**Exercise:**
Take the material and output all of it exactly.

===== Data for this exercise

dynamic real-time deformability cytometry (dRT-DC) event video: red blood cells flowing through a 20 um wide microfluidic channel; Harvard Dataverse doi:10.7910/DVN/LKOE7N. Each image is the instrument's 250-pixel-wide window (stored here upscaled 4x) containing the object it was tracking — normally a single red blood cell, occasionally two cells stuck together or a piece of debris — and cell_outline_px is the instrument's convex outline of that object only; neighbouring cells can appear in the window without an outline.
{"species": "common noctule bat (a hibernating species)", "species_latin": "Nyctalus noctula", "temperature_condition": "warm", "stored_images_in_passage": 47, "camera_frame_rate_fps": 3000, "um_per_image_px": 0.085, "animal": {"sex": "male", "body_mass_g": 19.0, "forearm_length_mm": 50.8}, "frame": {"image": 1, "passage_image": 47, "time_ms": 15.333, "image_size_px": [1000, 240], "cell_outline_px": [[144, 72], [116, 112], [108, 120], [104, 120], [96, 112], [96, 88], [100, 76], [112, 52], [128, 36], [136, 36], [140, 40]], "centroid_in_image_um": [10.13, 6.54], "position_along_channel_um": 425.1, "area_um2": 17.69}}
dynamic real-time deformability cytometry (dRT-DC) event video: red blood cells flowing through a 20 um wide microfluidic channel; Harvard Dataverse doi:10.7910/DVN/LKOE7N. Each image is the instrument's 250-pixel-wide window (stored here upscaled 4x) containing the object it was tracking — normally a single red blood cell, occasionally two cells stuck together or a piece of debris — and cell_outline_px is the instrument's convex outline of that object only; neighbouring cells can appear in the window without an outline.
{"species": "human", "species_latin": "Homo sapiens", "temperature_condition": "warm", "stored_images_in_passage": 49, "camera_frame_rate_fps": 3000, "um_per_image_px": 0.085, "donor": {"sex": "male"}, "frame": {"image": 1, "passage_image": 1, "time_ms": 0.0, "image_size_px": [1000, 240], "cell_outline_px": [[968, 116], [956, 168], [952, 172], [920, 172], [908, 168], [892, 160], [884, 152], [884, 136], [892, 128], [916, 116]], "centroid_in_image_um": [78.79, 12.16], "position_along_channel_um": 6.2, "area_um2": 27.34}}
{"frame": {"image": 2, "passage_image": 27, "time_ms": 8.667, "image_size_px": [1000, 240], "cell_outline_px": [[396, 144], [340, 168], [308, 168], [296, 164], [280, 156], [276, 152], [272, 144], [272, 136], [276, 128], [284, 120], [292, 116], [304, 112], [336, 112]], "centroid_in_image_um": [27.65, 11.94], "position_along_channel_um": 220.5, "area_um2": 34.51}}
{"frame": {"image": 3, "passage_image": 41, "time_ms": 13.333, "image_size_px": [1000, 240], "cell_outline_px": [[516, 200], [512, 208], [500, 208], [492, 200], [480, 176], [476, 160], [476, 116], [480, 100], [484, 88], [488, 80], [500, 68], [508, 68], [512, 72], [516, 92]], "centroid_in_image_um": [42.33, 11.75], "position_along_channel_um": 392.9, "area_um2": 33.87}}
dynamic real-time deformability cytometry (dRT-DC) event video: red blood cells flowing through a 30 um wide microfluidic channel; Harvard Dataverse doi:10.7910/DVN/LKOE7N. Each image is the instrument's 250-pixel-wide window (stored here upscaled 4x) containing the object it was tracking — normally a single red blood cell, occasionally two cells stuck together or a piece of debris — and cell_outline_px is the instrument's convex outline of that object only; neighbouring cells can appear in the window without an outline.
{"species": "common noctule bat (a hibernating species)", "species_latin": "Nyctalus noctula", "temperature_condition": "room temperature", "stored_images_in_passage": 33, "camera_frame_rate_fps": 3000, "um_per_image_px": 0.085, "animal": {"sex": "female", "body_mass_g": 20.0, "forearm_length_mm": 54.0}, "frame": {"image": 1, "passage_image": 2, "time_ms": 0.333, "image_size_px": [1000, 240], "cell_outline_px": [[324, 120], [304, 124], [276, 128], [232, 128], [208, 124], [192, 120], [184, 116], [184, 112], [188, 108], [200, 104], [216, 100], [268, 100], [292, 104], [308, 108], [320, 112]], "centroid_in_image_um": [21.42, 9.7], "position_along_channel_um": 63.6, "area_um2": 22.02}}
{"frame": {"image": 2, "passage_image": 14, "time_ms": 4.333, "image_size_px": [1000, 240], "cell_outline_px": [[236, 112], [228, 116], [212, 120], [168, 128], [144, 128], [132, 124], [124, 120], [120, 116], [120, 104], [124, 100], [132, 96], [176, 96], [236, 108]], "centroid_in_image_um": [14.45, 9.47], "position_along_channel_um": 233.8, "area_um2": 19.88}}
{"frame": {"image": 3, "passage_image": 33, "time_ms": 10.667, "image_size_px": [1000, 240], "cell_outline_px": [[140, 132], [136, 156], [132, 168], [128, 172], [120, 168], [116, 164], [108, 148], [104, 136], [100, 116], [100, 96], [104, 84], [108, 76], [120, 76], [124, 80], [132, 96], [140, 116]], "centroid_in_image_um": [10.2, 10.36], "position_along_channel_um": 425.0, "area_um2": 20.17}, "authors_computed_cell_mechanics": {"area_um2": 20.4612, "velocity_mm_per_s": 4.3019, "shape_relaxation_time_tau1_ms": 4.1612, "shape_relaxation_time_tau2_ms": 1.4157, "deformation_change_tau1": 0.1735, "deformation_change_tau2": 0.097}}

==========

**Solution to the exercise:**
dynamic real-time deformability cytometry (dRT-DC) event video: red blood cells flowing through a 20 um wide microfluidic channel; Harvard Dataverse doi:10.7910/DVN/LKOE7N. Each image is the instrument's 250-pixel-wide window (stored here upscaled 4x) containing the object it was tracking — normally a single red blood cell, occasionally two cells stuck together or a piece of debris — and cell_outline_px is the instrument's convex outline of that object only; neighbouring cells can appear in the window without an outline.
{"species": "common noctule bat (a hibernating species)", "species_latin": "Nyctalus noctula", "temperature_condition": "warm", "stored_images_in_passage": 47, "camera_frame_rate_fps": 3000, "um_per_image_px": 0.085, "animal": {"sex": "male", "body_mass_g": 19.0, "forearm_length_mm": 50.8}, "frame": {"image": 1, "passage_image": 47, "time_ms": 15.333, "image_size_px": [1000, 240], "cell_outline_px": [[144, 72], [116, 112], [108, 120], [104, 120], [96, 112], [96, 88], [100, 76], [112, 52], [128, 36], [136, 36], [140, 40]], "centroid_in_image_um": [10.13, 6.54], "position_along_channel_um": 425.1, "area_um2": 17.69}}
dynamic real-time deformability cytometry (dRT-DC) event video: red blood cells flowing through a 20 um wide microfluidic channel; Harvard Dataverse doi:10.7910/DVN/LKOE7N. Each image is the instrument's 250-pixel-wide window (stored here upscaled 4x) containing the object it was tracking — normally a single red blood cell, occasionally two cells stuck together or a piece of debris — and cell_outline_px is the instrument's convex outline of that object only; neighbouring cells can appear in the window without an outline.
{"species": "human", "species_latin": "Homo sapiens", "temperature_condition": "warm", "stored_images_in_passage": 49, "camera_frame_rate_fps": 3000, "um_per_image_px": 0.085, "donor": {"sex": "male"}, "frame": {"image": 1, "passage_image": 1, "time_ms": 0.0, "image_size_px": [1000, 240], "cell_outline_px": [[968, 116], [956, 168], [952, 172], [920, 172], [908, 168], [892, 160], [884, 152], [884, 136], [892, 128], [916, 116]], "centroid_in_image_um": [78.79, 12.16], "position_along_channel_um": 6.2, "area_um2": 27.34}}
{"frame": {"image": 2, "passage_image": 27, "time_ms": 8.667, "image_size_px": [1000, 240], "cell_outline_px": [[396, 144], [340, 168], [308, 168], [296, 164], [280, 156], [276, 152], [272, 144], [272, 136], [276, 128], [284, 120], [292, 116], [304, 112], [336, 112]], "centroid_in_image_um": [27.65, 11.94], "position_along_channel_um": 220.5, "area_um2": 34.51}}
{"frame": {"image": 3, "passage_image": 41, "time_ms": 13.333, "image_size_px": [1000, 240], "cell_outline_px": [[516, 200], [512, 208], [500, 208], [492, 200], [480, 176], [476, 160], [476, 116], [480, 100], [484, 88], [488, 80], [500, 68], [508, 68], [512, 72], [516, 92]], "centroid_in_image_um": [42.33, 11.75], "position_along_channel_um": 392.9, "area_um2": 33.87}}
dynamic real-time deformability cytometry (dRT-DC) event video: red blood cells flowing through a 30 um wide microfluidic channel; Harvard Dataverse doi:10.7910/DVN/LKOE7N. Each image is the instrument's 250-pixel-wide window (stored here upscaled 4x) containing the object it was tracking — normally a single red blood cell, occasionally two cells stuck together or a piece of debris — and cell_outline_px is the instrument's convex outline of that object only; neighbouring cells can appear in the window without an outline.
{"species": "common noctule bat (a hibernating species)", "species_latin": "Nyctalus noctula", "temperature_condition": "room temperature", "stored_images_in_passage": 33, "camera_frame_rate_fps": 3000, "um_per_image_px": 0.085, "animal": {"sex": "female", "body_mass_g": 20.0, "forearm_length_mm": 54.0}, "frame": {"image": 1, "passage_image": 2, "time_ms": 0.333, "image_size_px": [1000, 240], "cell_outline_px": [[324, 120], [304, 124], [276, 128], [232, 128], [208, 124], [192, 120], [184, 116], [184, 112], [188, 108], [200, 104], [216, 100], [268, 100], [292, 104], [308, 108], [320, 112]], "centroid_in_image_um": [21.42, 9.7], "position_along_channel_um": 63.6, "area_um2": 22.02}}
{"frame": {"image": 2, "passage_image": 14, "time_ms": 4.333, "image_size_px": [1000, 240], "cell_outline_px": [[236, 112], [228, 116], [212, 120], [168, 128], [144, 128], [132, 124], [124, 120], [120, 116], [120, 104], [124, 100], [132, 96], [176, 96], [236, 108]], "centroid_in_image_um": [14.45, 9.47], "position_along_channel_um": 233.8, "area_um2": 19.88}}
{"frame": {"image": 3, "passage_image": 33, "time_ms": 10.667, "image_size_px": [1000, 240], "cell_outline_px": [[140, 132], [136, 156], [132, 168], [128, 172], [120, 168], [116, 164], [108, 148], [104, 136], [100, 116], [100, 96], [104, 84], [108, 76], [120, 76], [124, 80], [132, 96], [140, 116]], "centroid_in_image_um": [10.2, 10.36], "position_along_channel_um": 425.0, "area_um2": 20.17}, "authors_computed_cell_mechanics": {"area_um2": 20.4612, "velocity_mm_per_s": 4.3019, "shape_relaxation_time_tau1_ms": 4.1612, "shape_relaxation_time_tau2_ms": 1.4157, "deformation_change_tau1": 0.1735, "deformation_change_tau2": 0.097}}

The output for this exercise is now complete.